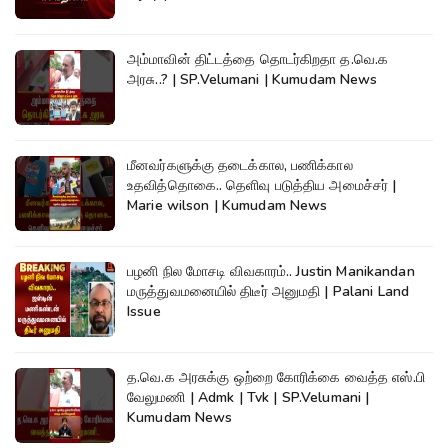
அம்மாவின் திட்டத்தை தொடர்கிறதா த.வெ.க
அரசு..? | SP.Velumani | Kumudam News
மீனவர்களுக்கு தடைக்கால, பணிக்கால
உதவித்தொகை.. தெளிவு படுத்திய அமைச்சர் |
Marie wilson | Kumudam News
பழனி நில மோசடி விவகாரம்.. Justin Manikandan
மருத்துவமனையில் திடீர் அனுமதி | Palani Land
Issue
த.வெ.க அரசுக்கு ஒற்றை கோரிக்கை வைத்த எஸ்.பி
வேலுமணி | Admk | Tvk | SP.Velumani |
Kumudam News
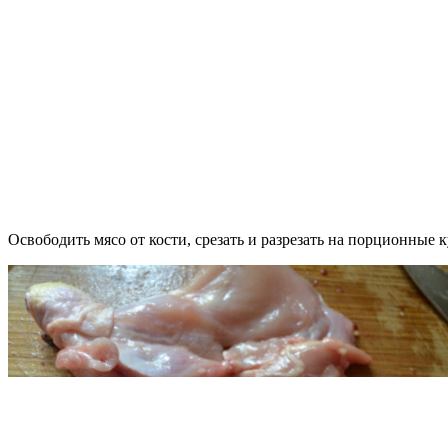
Освободить мясо от кости, срезать и разрезать на порционные к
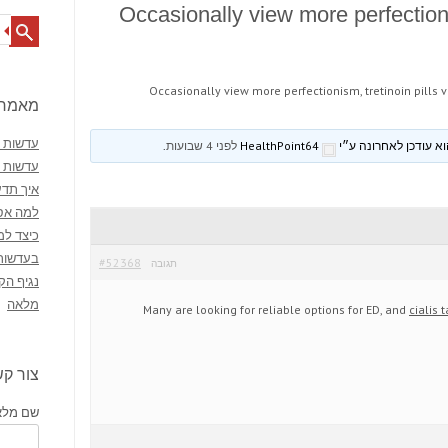
Occasionally view more perfectionis
Search
Occasionally view more perfectionism, tretinoin pills v
מאמרי
עדשות מ
HealthPoint64
לפני 4 שבועות
.
עדשות 
איך תדע
למה אסו
כיצד למ
בעדשות
#52368
תגובה
נגיף הק
מלאה
Many are looking for reliable options for ED, and
cialis 
צור ק
שם מלא 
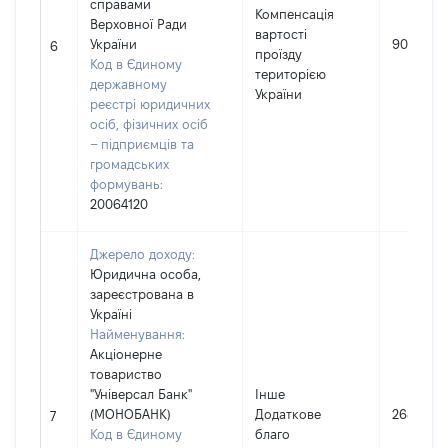
справами
Компенсація
Верховної Ради
вартості
України
90000
6
проїзду
Код в Єдиному
територією
державному
України
реєстрі юридичних
осіб, фізичних осіб
– підприємців та
громадських
формувань:
20064120
Джерело доходу:
Юридична особа,
зареєстрована в
Україні
Найменування:
Акціонерне
товариство
"Універсал Банк"
Інше
(МОНОБАНК)
Додаткове
2685
7
Код в Єдиному
благо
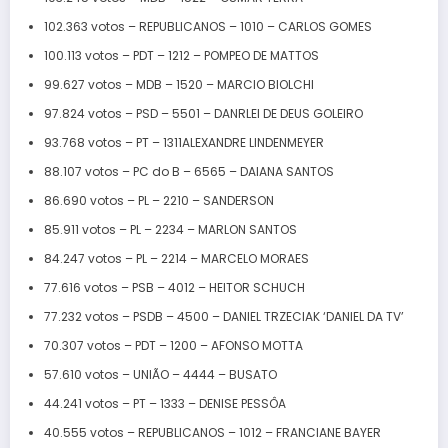
102.363 votos – REPUBLICANOS – 1010 – CARLOS GOMES
100.113 votos – PDT – 1212 – POMPEO DE MATTOS
99.627 votos – MDB – 1520 – MARCIO BIOLCHI
97.824 votos – PSD – 5501 – DANRLEI DE DEUS GOLEIRO
93.768 votos – PT – 1311ALEXANDRE LINDENMEYER
88.107 votos – PC do B – 6565 – DAIANA SANTOS
86.690 votos – PL – 2210 – SANDERSON
85.911 votos – PL – 2234 – MARLON SANTOS
84.247 votos – PL – 2214 – MARCELO MORAES
77.616 votos – PSB – 4012 – HEITOR SCHUCH
77.232 votos – PSDB – 4500 – DANIEL TRZECIAK ‘DANIEL DA TV’
70.307 votos – PDT – 1200 – AFONSO MOTTA
57.610 votos – UNIÃO – 4444 – BUSATO
44.241 votos – PT – 1333 – DENISE PESSÔA
40.555 votos – REPUBLICANOS – 1012 – FRANCIANE BAYER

+---+

■ Problem to work on ■
Omit any images, then output the listing exactly.

■ Expected answer ■
அம்மாவின் திட்டத்தை தொடர்கிறதா த.வெ.க
அரசு..? | SP.Velumani | Kumudam News
மீனவர்களுக்கு தடைக்கால, பணிக்கால
உதவித்தொகை.. தெளிவு படுத்திய அமைச்சர் |
Marie wilson | Kumudam News
பழனி நில மோசடி விவகாரம்.. Justin Manikandan
மருத்துவமனையில் திடீர் அனுமதி | Palani Land
Issue
த.வெ.க அரசுக்கு ஒற்றை கோரிக்கை வைத்த எஸ்.பி
வேலுமணி | Admk | Tvk | SP.Velumani |
Kumudam News
Освободить мясо от кости, срезать и разрезать на порционные к
Occasionally view more perfectionis
Search
Occasionally view more perfectionism, tretinoin pills v
מאמרי
עדשות מ
HealthPoint64
לפני 4 שבועות
.
עדשות 
איך תדע
למה אסו
כיצד למ
בעדשות
#52368
תגובה
נגיף הק
מלאה
Many are looking for reliable options for ED, and
cialis 
צור ק
שם מלא 
справами
Компенсація
Верховної Ради
вартості
України
90000
6
проїзду
Код в Єдиному
територією
державному
України
реєстрі юридичних
осіб, фізичних осіб
– підприємців та
громадських
формувань:
20064120
Джерело доходу:
Юридична особа,
зареєстрована в
Україні
Найменування:
Акціонерне
товариство
"Універсал Банк"
Інше
(МОНОБАНК)
Додаткове
2685
7
Код в Єдиному
благо
102.363 votos – REPUBLICANOS – 1010 – CARLOS GOMES
100.113 votos – PDT – 1212 – POMPEO DE MATTOS
99.627 votos – MDB – 1520 – MARCIO BIOLCHI
97.824 votos – PSD – 5501 – DANRLEI DE DEUS GOLEIRO
93.768 votos – PT – 1311ALEXANDRE LINDENMEYER
88.107 votos – PC do B – 6565 – DAIANA SANTOS
86.690 votos – PL – 2210 – SANDERSON
85.911 votos – PL – 2234 – MARLON SANTOS
84.247 votos – PL – 2214 – MARCELO MORAES
77.616 votos – PSB – 4012 – HEITOR SCHUCH
77.232 votos – PSDB – 4500 – DANIEL TRZECIAK ‘DANIEL DA TV’
70.307 votos – PDT – 1200 – AFONSO MOTTA
57.610 votos – UNIÃO – 4444 – BUSATO
44.241 votos – PT – 1333 – DENISE PESSÔA
40.555 votos – REPUBLICANOS – 1012 – FRANCIANE BAYER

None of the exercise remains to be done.